_Work instruction_
Continue the Sydney local's guide below from the point where it stops, in the same voice.

Dreaming ourselves to somewhere sunnier and most importantly warmer with this local’s guide that was featured in the print mag a little while ago. One of the most vibrant cities of Australia: Sydney! 

Words by Ben Mondy, photography by Nathan Smith

Its geographical jewels, the Australian ethos of work hard play hard and the influx of post war immigrants from Europe, have led to a place where hot surfer guys and gals drink quality coffee in Hungarian cafes, where transvestites swim lengths in ocean pools and where European backpackers maraud around, sunburned, sandy and free, generally having the best year of their lives.

The shimmering, gleaming city of Sydney is not called the Emerald City for nothing. It’s a geographical delight – the Harbour Bridge, Opera House and Bondi Beach are global icons now posted on the world’s official must visit list. And with bloody good reason – Sydney has to rank with Rio de Janeiro as one of the world’s best surf cities, a mix of stunning beaches, hedonistic lifestyle and urban culture. Not bad for a place that less than 200 years ago was a primitive colonial outpost, managed by a corrupt rum sodden army and powered by convicted felons.

And yet in that short time Sydney has forged a powerful unique identity. Its geographical jewels, the Australian ethos of work hard play hard and the influx of post war immigrants from Europe, have led to a place where hot surfer guys and gals drink quality coffee in Hungarian cafes, where transvestites swim lengths in ocean pools and where European backpackers maraud around, sunburned, sandy and free, generally having the best year of their lives.

Drinking

Drinking in Australia is a national pastime and Sydney has enough cool pubs, bars and clubs to kill three livers. The Sunday session, a local summer afternoon tradition, at the beachside pubs is a given (as is the Monday work sickie). On the southern beaches, Cronulla’s Northies is a great arvo, in a short skirt, buff dude Home and Away kind of way. Similarly The Bronte Hotel in the Eastern suburbs and Newport Arms on the Northern Beaches are great Aussie beach pubs. Bondi’s Icebergs though offers the coldest beers and one of the best ocean views in the whole goddamn universe.

Drinking in Australia is a national pastime and Sydney has enough cool pubs, bars and clubs to kill three livers.

For more chic bars where the cool fashion set hang, hit the redeveloped Cockle Bay where Bungalow 8 serves cocktails while DJs spin their web. For later, Ruby Rabbits on Paddington’s Oxford Street hosts the young surf/skate/art crowd with heaving beats and loved up party people. Meanwhile Favela has risen luxuriously from the rubble of a disused building in Potts Point to provide a eat-drink-dance bar that could be in Cuba or San Paulo.

_Supplied material_
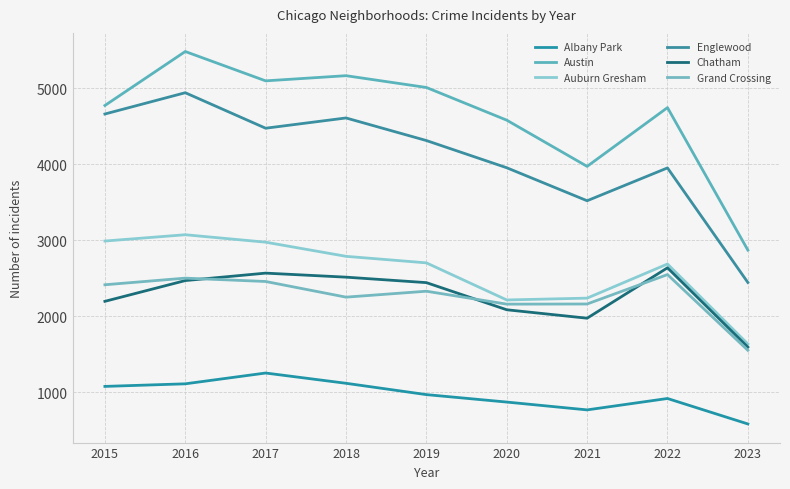

Between 2015 and 2019, which is larger?

2015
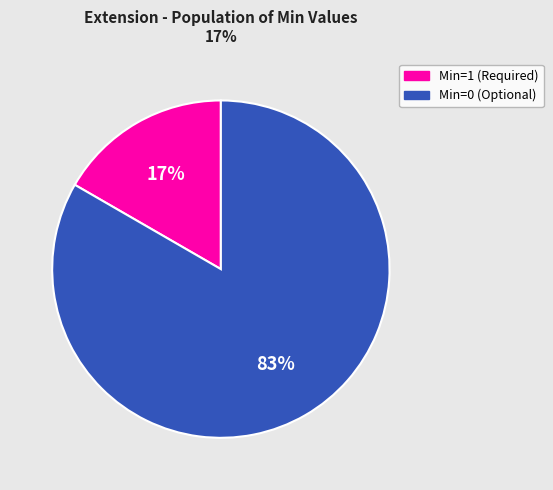

Is there a majority slice in this chart?

Yes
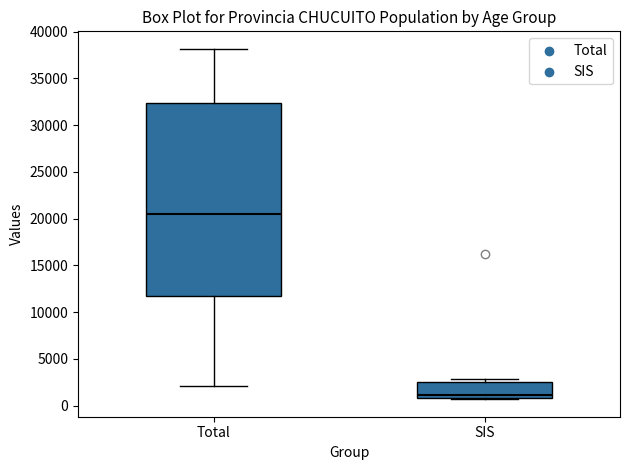

Reading left to right, read every box against the y-axis: the position of its median line, the range the box covers, and the ends of its whiskers. The values are not printed on the chart, so give them approximately, as read against the axis.

Total: median 20500, box 11500 to 32500, whiskers 2000 to 38000
SIS: median 1000 (just above the box's lower edge), box 1000 to 2500, whiskers 500 to 3000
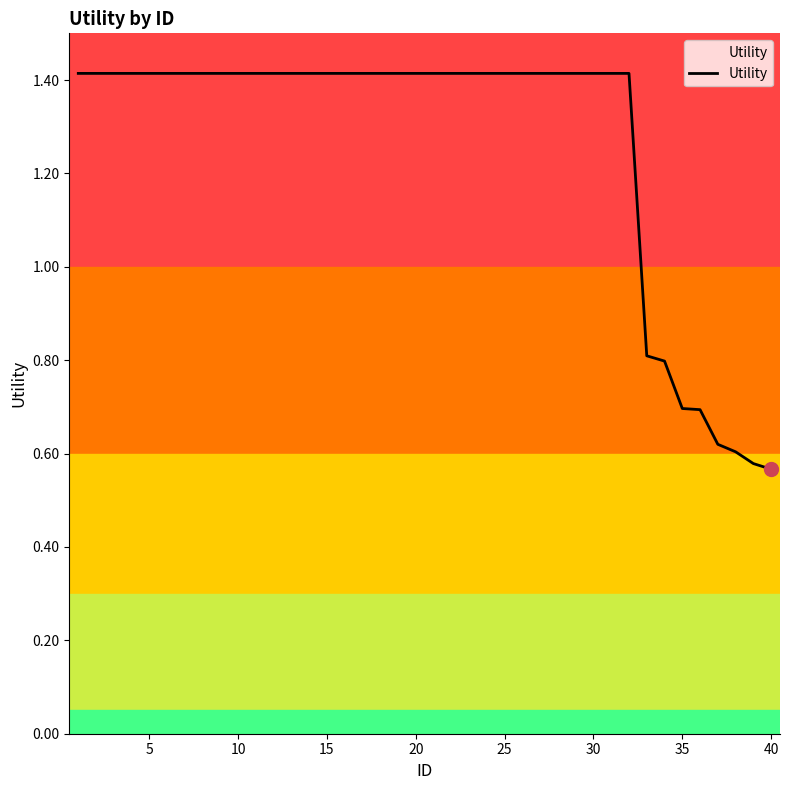

What is the maximum value shown in the chart?

1.4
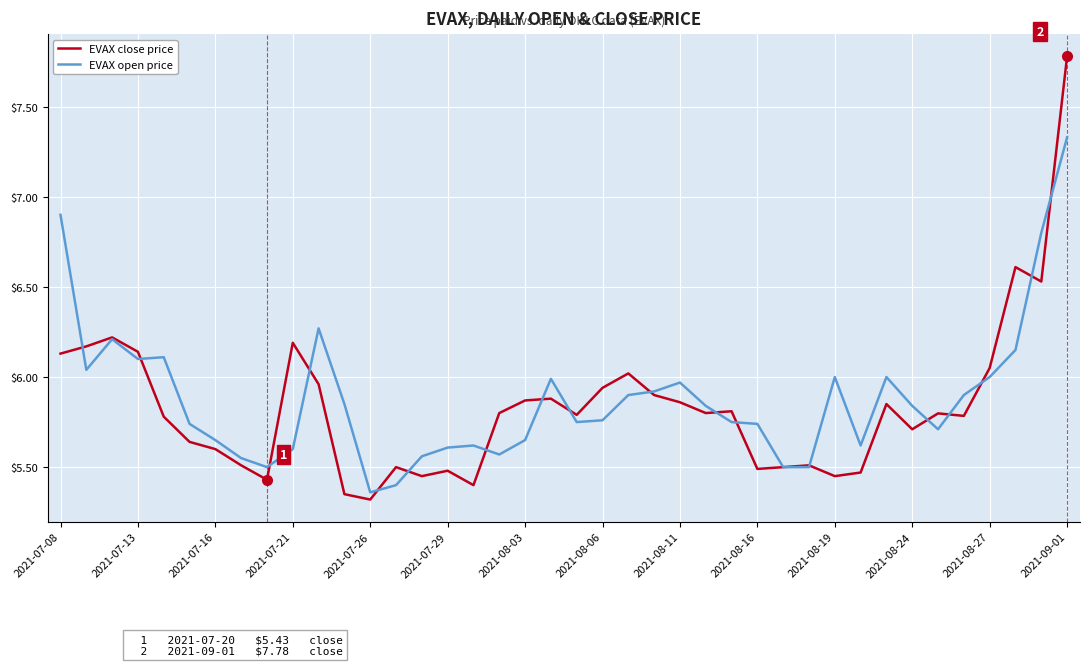

List the series in order of their peak value, highest first.

EVAX close price, EVAX open price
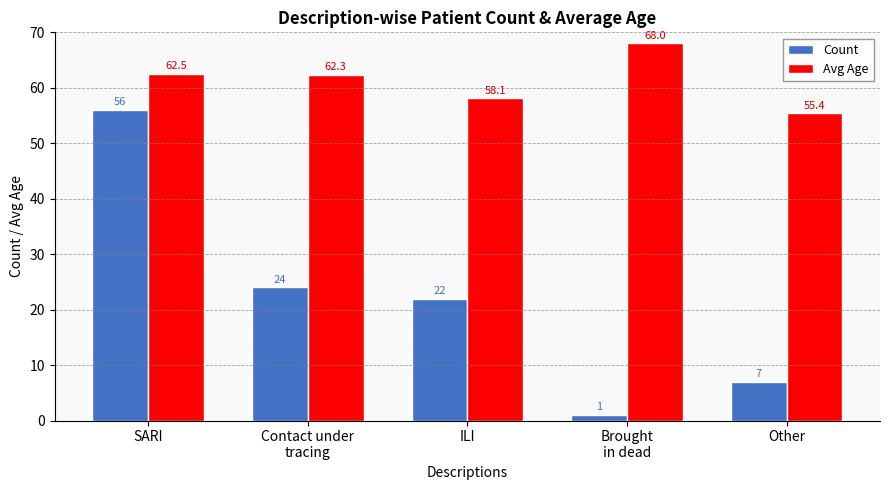

Which series has the widest spread of values?

Count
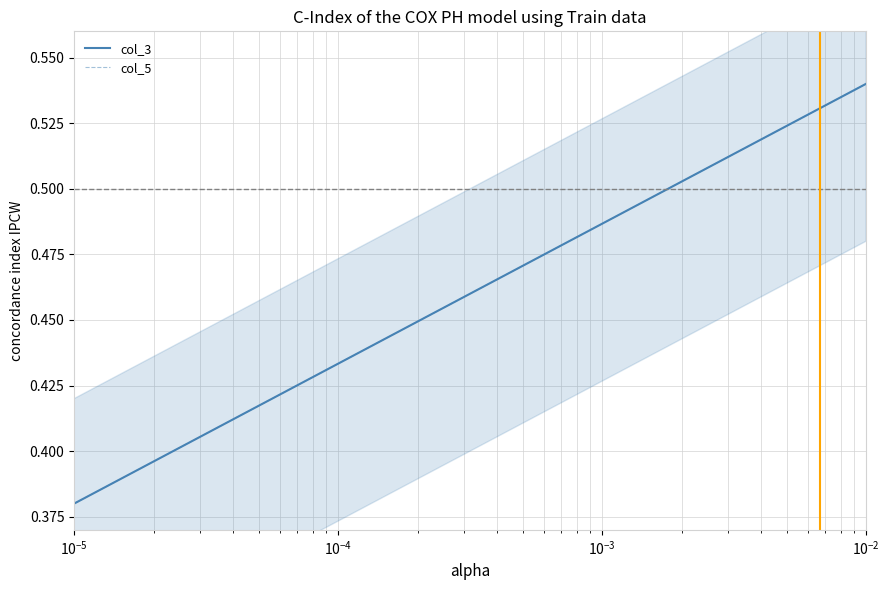

Reading right to left, what are all the values shown in this chart?

col_3: 0.5	0.5	0.5	0.5	0.5	0.5	0.5	0.5	0.5	0.5	0.4	0.4	0.4	0.4	0.4	0.4	0.4	0.4
col_5: 0.5	0.5	0.5	0.5	0.5	0.5	0.5	0.5	0.5	0.5	0.4	0.4	0.4	0.4	0.4	0.4	0.4	0.4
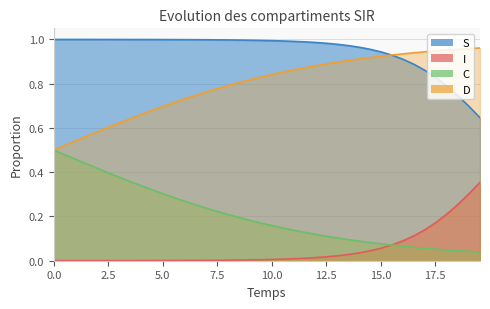

Which series has the largest total across all categories?

S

_Task response_
Heading west, away from the magnetic ocean and harbour, the inner west enclaves of Newtown, Enmore and Balmain offer your choice of gay, goth, gastro and grind grotty pubs, while live music institution such as the Annandale pounds out Aussie independent music at its best.

Shopping

It’s hard to go past Paddington, located three miles east of downtown Sydney. “Paddo” has a New York’s Greenwich village-style feel and all you could desire for the ultimate shopping experience. The Paddington Markets, open every Saturday from 10am in the local school grounds, offer 250 stalls ranging from retro clothes, slick sunnies, fair dinkum Ugg boots, funky furniture and single fin surfboards. The Paddy Markets are a Sydney institution and those with a good eye will leave with at least one affordable piece destined to show off back home.

“Paddo” has a New York’s Greenwich village-style feel and all you could desire for the ultimate shopping experience.

On the main strip Oxford Street boasts designer boutiques like Sass and Bide, Ksubi, Kate Madden, Collette Dinnigan plus beauty products like Aesop and Jo Malone. For those whose budget can’t stretch into the glitz, gloss and price tags of Oxford Street, a quick duck down one of the many backstreets will reveal a myriad of second hand clothes stores, book shops, art galleries, shoe stores and records stores. For something different try the Aboriginal Art Center, an excellent place to discover the finest indigenous bark paintings and the chance to take a pure piece of Australia back on the plane with you.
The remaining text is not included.